In 1992, 20 years since that first meeting with Williams, Native American activists took legal action against the team. Suzan Shown Harjo, leader of the activist group, filed a petition with the United States Patent and Trademark Office (USPTO) requesting the team’s six trademark registrations be revoked. Seven years after the petition was filed, the USPTO ruled in Harjo’s favor and revoked the team’s six trademarks. Unfortunately for Harjo, the USPTO’s decision was later reversed due to insufficient evidence.
The Redskins never gave up their fight, they did not feel the team’s name was offensive and did not feel Native Americans did either. The team was urged by many to change their name, even former President Barack Obama asked for a name change, but they refused. The team was met with another lawsuit filed by five Native Americans. They were led by Amanda Blackhorse, who filed a separate petition with the USPTO requesting the six trademark applications be revoked. The USPTO ruled in favor of Blackhorse and held that the team could not trademark its name because anything that is “scandalous, immoral, or disparaging” is prohibited from trademark registration. This was further reinforced in 2015 when the District Court for the Eastern District of Virginia discussed the relationship between Section 2(a) of the Lanham Act and the First Amendment.

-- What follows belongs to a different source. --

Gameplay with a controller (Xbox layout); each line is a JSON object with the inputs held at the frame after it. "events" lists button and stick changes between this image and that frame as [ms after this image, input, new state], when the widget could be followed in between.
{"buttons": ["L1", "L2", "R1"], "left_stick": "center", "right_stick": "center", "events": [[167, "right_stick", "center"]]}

The Lanham Act provides: “No trademark by which the goods of the applicant may be distinguished from the goods of others shall be refused registration on the principal register on account of its nature unless it— (a) Consists of or comprises immoral, deceptive, or scandalous matter; or matter which may disparage or falsely suggest a connection with persons, living or dead, institutions, beliefs, or national symbols, or bring them into contempt, or disrepute….” Lanham Act, Section 2(a), 15 U.S.C. §1052.
As noted above, the United States Supreme Court’s opinion differed from that of the USPTO’s and the lower courts initial rulings. Justice Samuel Alito stated denying the registration of the “offensive” name “offends a bedrock First Amendment principle: Speech may not be banned on the ground that it expresses ideas that offend.”
With the case being dropped, the Redskins will now await the 4th Circuit to issue an order that will permanently restore the team’s trademark protection.